**PROBLEM SET**:
(a) According to the wind power discussion, what would a coast to coast super transmission grid cost?
(b) Which energy sources does the wind power discussion say provide excellent baseload?
(c) Echo the part of the wind power discussion that opens with the words containing "I have already" and closes with "developing this technology.".

**PAGE EXTRACT**:
_ _ _ _

Report Questions Wind Power’s Ability to Deliver Electricity When Most Needed

If you don't have any backup to provide a baseload, what do you do? What is vital to make wind power viable is a coast to coast super transmission grid, that will cost trillions of dollars. I can't see anybody with the political will to make that happen.

So you choose to ignore existing hydropower, nuclear, and new solar-thermal, all of which provide excellent baseload?
 
I have already stated the reasons why the current generation of wind turbines are inefficient. I have also tried to point out that the massive investment in wind turbines would be better applied to thorium reactors, China, India and Japan are investing considerable amounts on developing this technology.

http://www.telegraph.co.uk/finance/...nd-China-is-leading-the-way-with-thorium.html

Your bullshit will not fly among americans, who have seen and are seeing successful implementation of windpower on an ongoing basis.
 
So you choose to ignore existing hydropower, nuclear, and new solar-thermal, all of which provide excellent baseload?

_ _ _ _

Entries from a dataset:
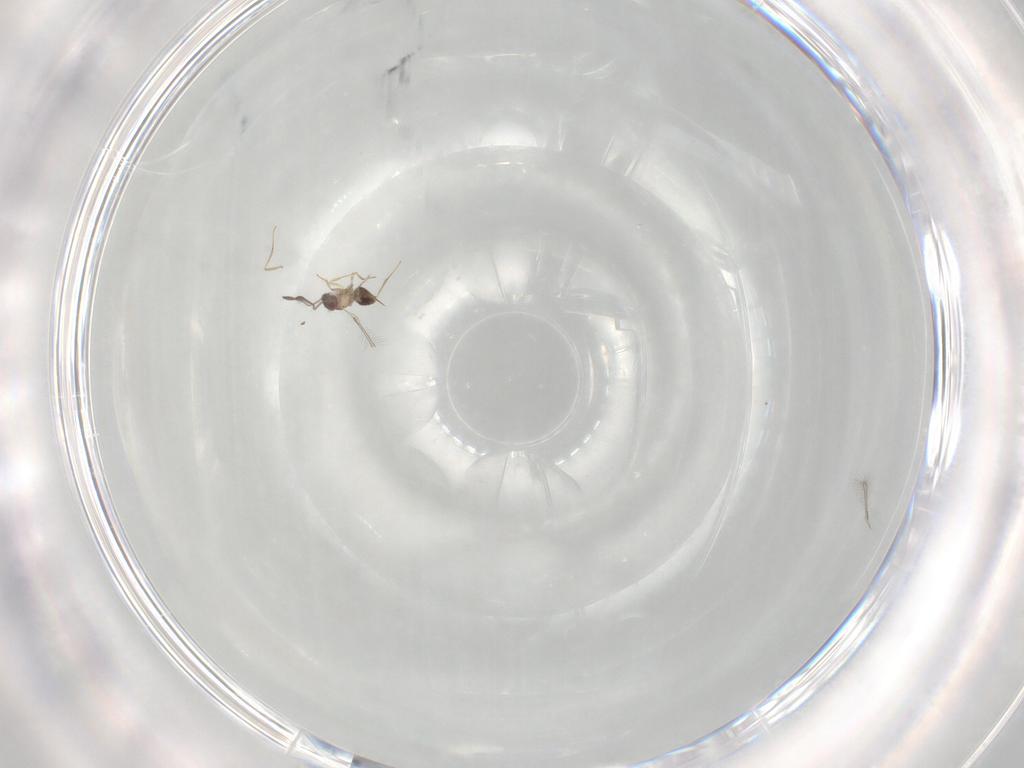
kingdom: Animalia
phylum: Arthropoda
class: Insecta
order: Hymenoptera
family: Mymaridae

_ _ _ _

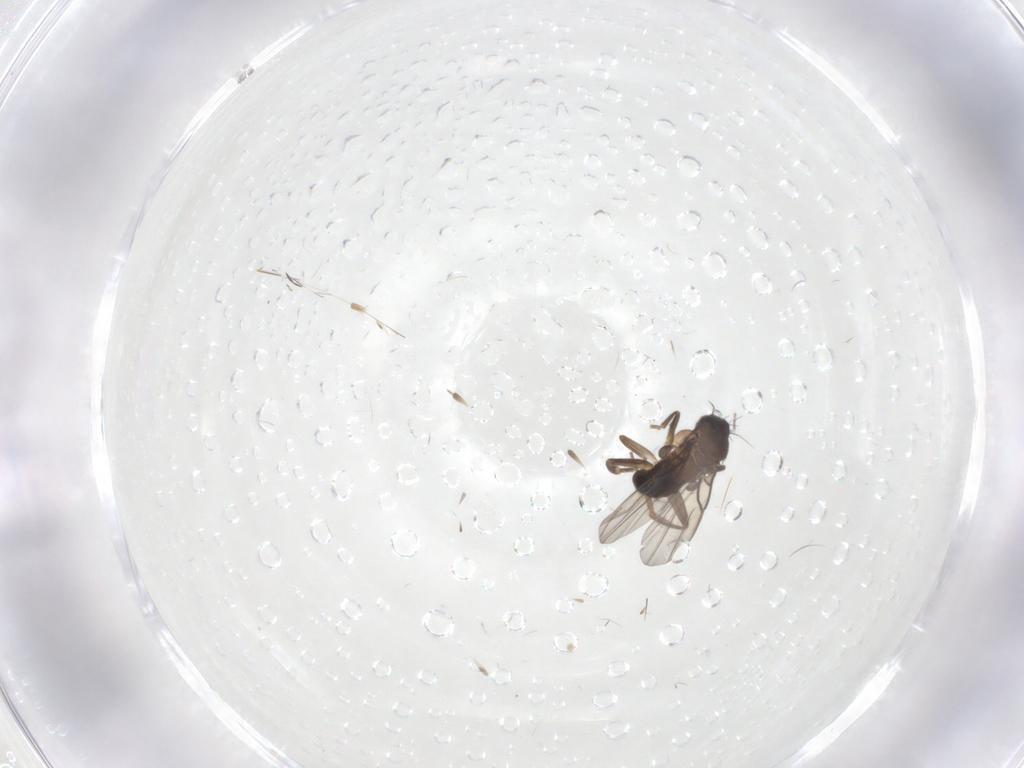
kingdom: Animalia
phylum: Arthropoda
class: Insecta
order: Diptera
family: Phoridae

_ _ _ _

**SOLUTIONS TO EACH TASK**:
(a) Trillions of dollars.

(b) Hydropower, nuclear, and solar-thermal.

(c)
I have already stated the reasons why the current generation of wind turbines are inefficient. I have also tried to point out that the massive investment in wind turbines would be better applied to thorium reactors, China, India and Japan are investing considerable amounts on developing this technology.